From the first line to the last, restate the data exactly, leaving out the images.

[Bounding box coordinate data]
——————
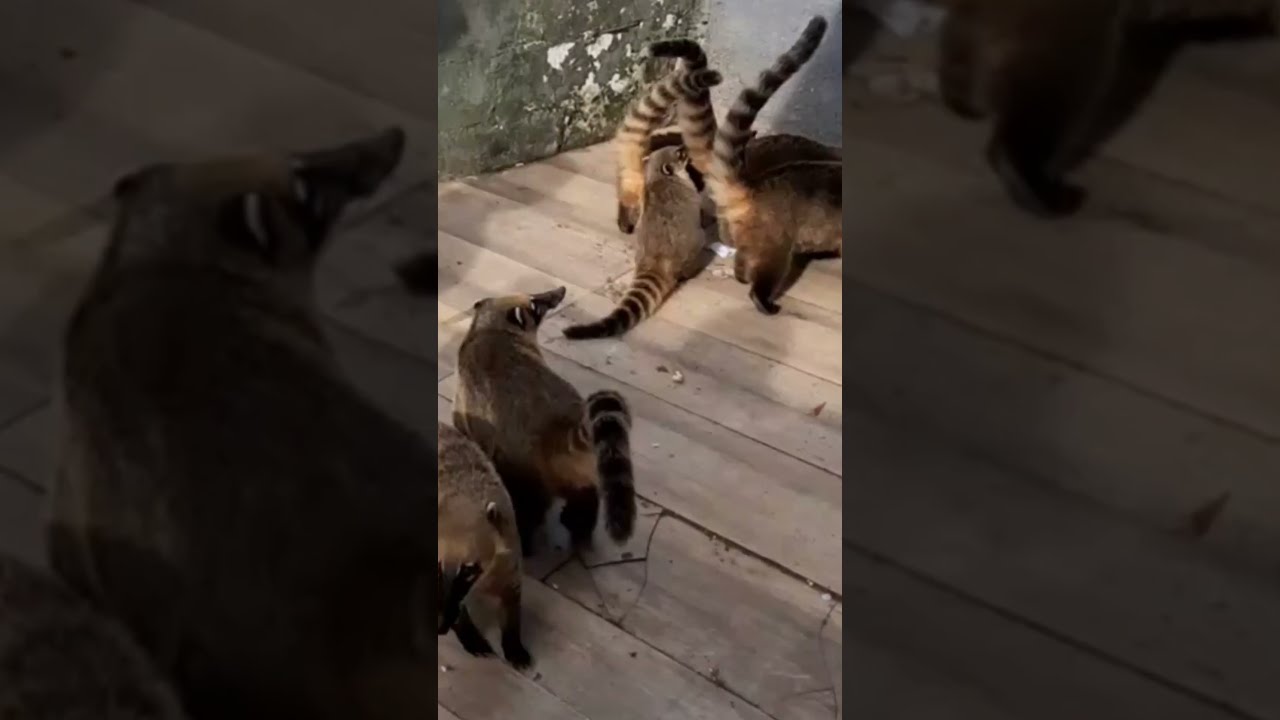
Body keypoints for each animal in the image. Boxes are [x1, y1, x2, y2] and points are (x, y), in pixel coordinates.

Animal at [437, 422, 531, 670]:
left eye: (469, 570)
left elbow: (513, 597)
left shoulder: (510, 552)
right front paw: (468, 633)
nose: (440, 626)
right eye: (437, 565)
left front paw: (514, 643)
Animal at [453, 288, 636, 554]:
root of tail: (561, 424)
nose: (560, 291)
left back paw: (526, 540)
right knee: (585, 496)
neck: (490, 326)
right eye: (536, 303)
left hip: (522, 463)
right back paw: (579, 524)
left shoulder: (465, 395)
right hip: (585, 464)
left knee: (528, 506)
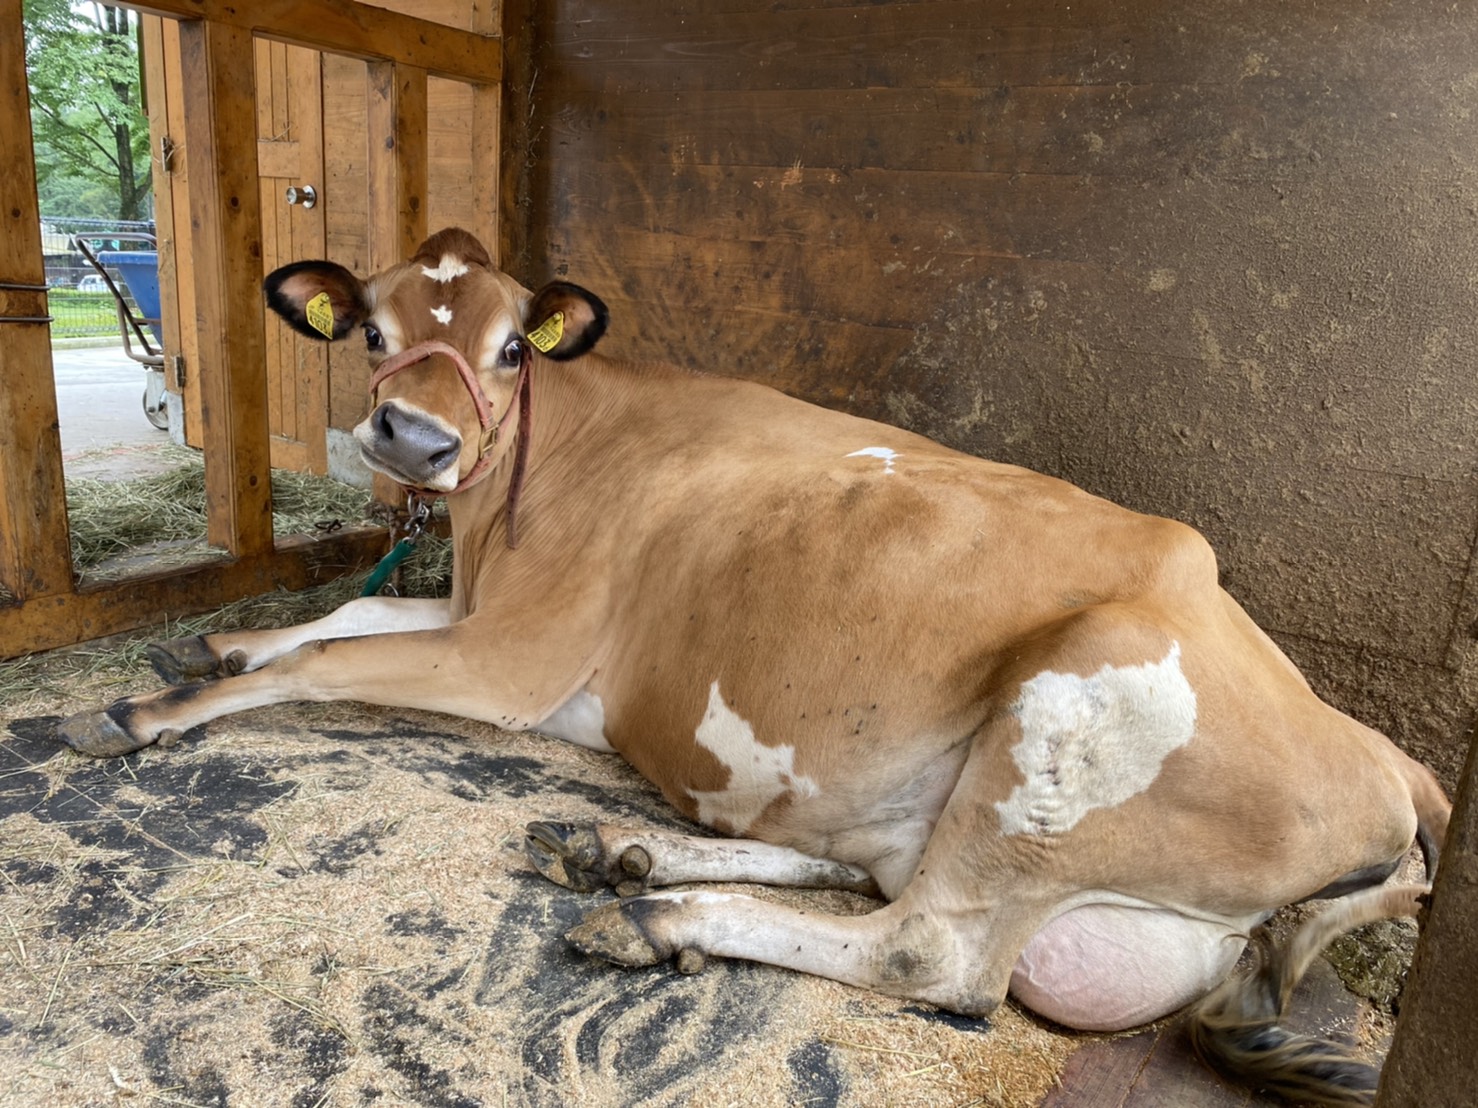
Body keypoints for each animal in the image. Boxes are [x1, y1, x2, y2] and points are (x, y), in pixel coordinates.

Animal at [57, 228, 1449, 1104]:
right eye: (374, 329)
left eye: (512, 346)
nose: (412, 437)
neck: (507, 508)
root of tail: (1385, 757)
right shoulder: (485, 622)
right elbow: (345, 617)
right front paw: (227, 633)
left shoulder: (512, 654)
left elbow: (323, 657)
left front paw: (153, 706)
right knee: (866, 868)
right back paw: (618, 851)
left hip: (1062, 723)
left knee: (926, 951)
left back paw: (655, 910)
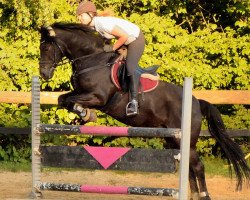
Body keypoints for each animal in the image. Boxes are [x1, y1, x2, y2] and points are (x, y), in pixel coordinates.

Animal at [38, 22, 249, 199]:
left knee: (197, 166)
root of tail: (196, 102)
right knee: (189, 166)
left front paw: (85, 113)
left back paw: (204, 195)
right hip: (173, 138)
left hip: (186, 140)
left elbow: (72, 100)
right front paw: (86, 114)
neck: (92, 60)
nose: (44, 74)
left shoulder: (98, 97)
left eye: (46, 48)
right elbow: (63, 99)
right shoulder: (81, 93)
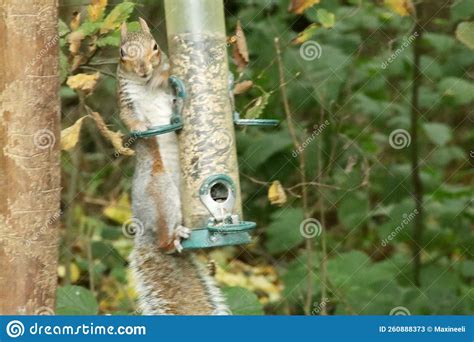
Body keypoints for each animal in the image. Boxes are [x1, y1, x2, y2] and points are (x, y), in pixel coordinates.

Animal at [118, 17, 230, 314]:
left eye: (156, 47)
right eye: (122, 53)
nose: (144, 70)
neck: (146, 86)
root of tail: (144, 230)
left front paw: (160, 74)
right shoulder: (125, 98)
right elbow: (128, 117)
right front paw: (140, 127)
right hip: (161, 194)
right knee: (164, 243)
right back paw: (172, 238)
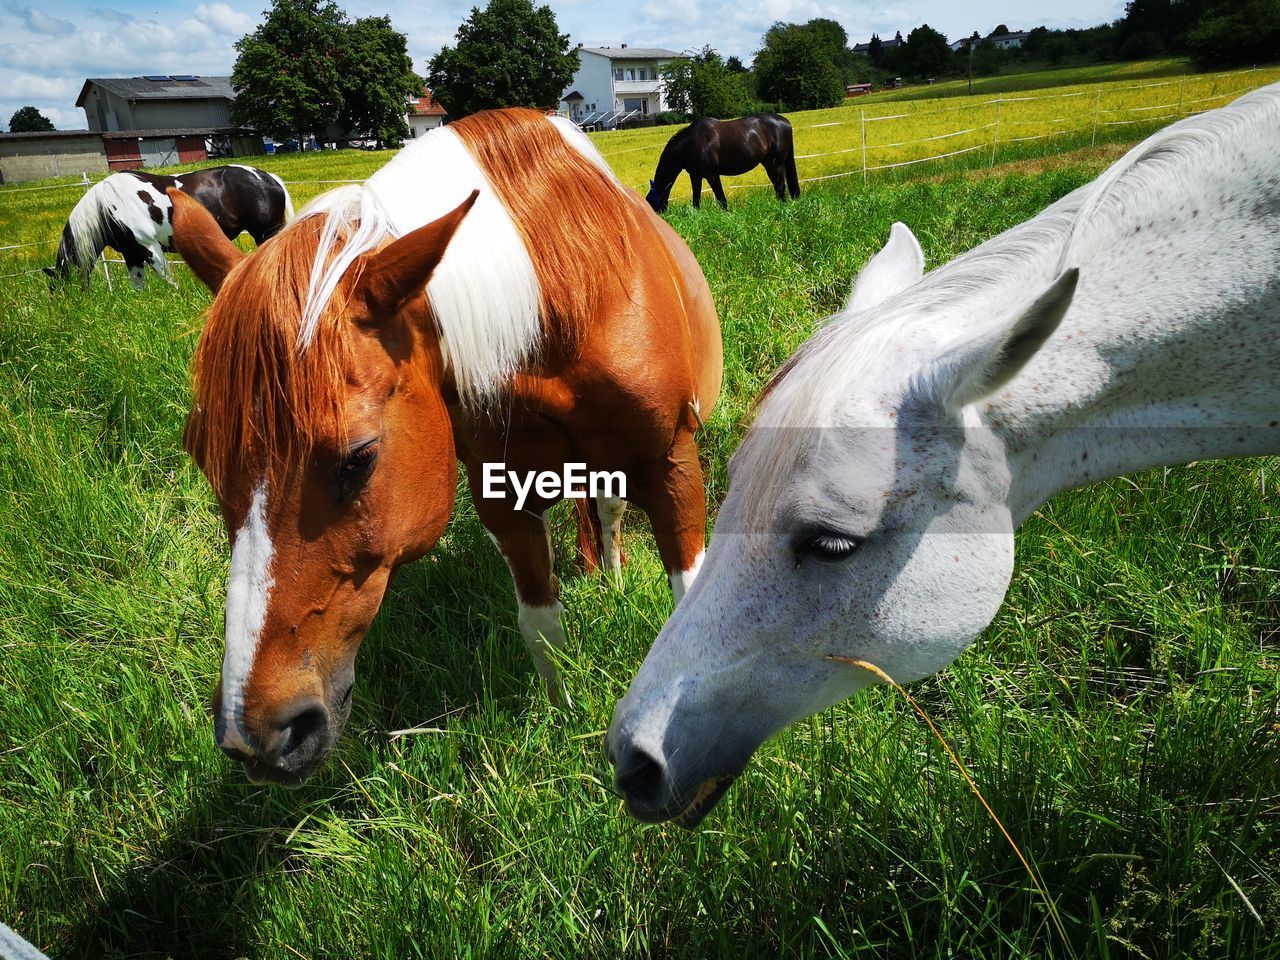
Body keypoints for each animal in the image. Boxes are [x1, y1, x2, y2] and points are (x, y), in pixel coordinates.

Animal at [46, 165, 293, 289]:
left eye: (58, 288)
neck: (106, 207)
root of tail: (269, 178)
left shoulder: (150, 248)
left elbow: (169, 280)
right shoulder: (132, 255)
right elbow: (139, 286)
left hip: (265, 233)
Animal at [167, 106, 721, 788]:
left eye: (359, 458)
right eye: (204, 459)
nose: (254, 735)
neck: (568, 295)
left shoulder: (673, 466)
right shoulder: (506, 503)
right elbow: (541, 625)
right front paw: (563, 717)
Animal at [645, 113, 793, 213]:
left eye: (651, 202)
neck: (692, 143)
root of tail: (785, 122)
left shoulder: (712, 175)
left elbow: (721, 199)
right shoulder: (695, 176)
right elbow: (696, 199)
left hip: (777, 164)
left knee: (780, 186)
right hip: (769, 164)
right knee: (777, 186)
——————
> [Written solution]
Body keypoints for each animal in the image. Boxes are [x1, y1, x2, y2] and points are (x, y), in pixel coordinates.

Animal at [437, 422, 531, 670]:
left eye: (469, 570)
left elbow: (513, 597)
left shoulder: (510, 552)
right front paw: (468, 633)
nose: (440, 626)
right eye: (437, 565)
left front paw: (514, 643)
Animal at [453, 288, 636, 554]:
root of tail: (561, 424)
nose: (560, 291)
left back paw: (526, 540)
right knee: (585, 496)
neck: (490, 326)
right eye: (536, 303)
left hip: (522, 463)
right back paw: (579, 524)
left shoulder: (465, 395)
right hip: (585, 464)
left knee: (528, 506)
Body keypoints for each animal in the image. Boxes are [x1, y1, x2, y2] and points are (x, y), in pixel coordinates.

Animal at [57, 228, 1449, 1104]:
right eye: (374, 329)
left eye: (512, 346)
nose: (412, 437)
neck: (507, 508)
root of tail: (1385, 757)
right shoulder: (485, 622)
right elbow: (345, 617)
right front paw: (227, 633)
left shoulder: (512, 654)
left elbow: (323, 657)
left front paw: (153, 706)
right knee: (866, 868)
right back paw: (618, 851)
left hip: (1062, 723)
left knee: (926, 951)
left back paw: (655, 910)
Body keypoints for each animal in the image. Boxes are [x1, y1, x2, y2] and points are (x, y), in pixel coordinates.

Animal at [38, 22, 249, 199]:
left knee: (197, 166)
root of tail: (196, 102)
right knee: (189, 166)
left front paw: (85, 113)
left back paw: (204, 195)
right hip: (173, 138)
left hip: (186, 140)
left elbow: (72, 100)
right front paw: (86, 114)
neck: (92, 60)
nose: (44, 74)
left shoulder: (98, 97)
left eye: (46, 48)
right elbow: (63, 99)
right shoulder: (81, 93)
Body keypoints for each animal in the image. Boxes are [x1, y1, x2, y2] and points are (x, y), in pixel coordinates.

Animal at [118, 17, 230, 314]:
left eye: (156, 47)
right eye: (122, 53)
nose: (144, 70)
neck: (146, 86)
root of tail: (144, 230)
left front paw: (160, 74)
right shoulder: (125, 98)
right elbow: (128, 117)
right front paw: (140, 127)
right hip: (161, 194)
right knee: (164, 243)
right back paw: (172, 238)
Body keypoints for each animal in the image. Boxes are [x1, y1, x2, y2] and points are (x, y), in pixel coordinates.

Animal at [46, 165, 293, 289]:
left eye: (58, 288)
neck: (106, 207)
root of tail: (269, 178)
left shoulder: (150, 248)
left elbow: (169, 280)
right shoulder: (132, 255)
right elbow: (139, 286)
left hip: (265, 233)
Animal at [167, 106, 721, 788]:
left eye: (359, 458)
right eye: (204, 459)
nose: (254, 735)
neck: (568, 295)
left shoulder: (673, 466)
right shoulder: (506, 503)
right elbow: (541, 625)
right front paw: (563, 717)
Animal at [645, 113, 793, 213]:
left eye: (651, 202)
neck: (692, 143)
root of tail: (785, 122)
left shoulder: (712, 175)
left elbow: (721, 199)
right shoulder: (695, 176)
right elbow: (696, 199)
left hip: (777, 164)
left knee: (780, 186)
right hip: (769, 164)
right knee: (777, 186)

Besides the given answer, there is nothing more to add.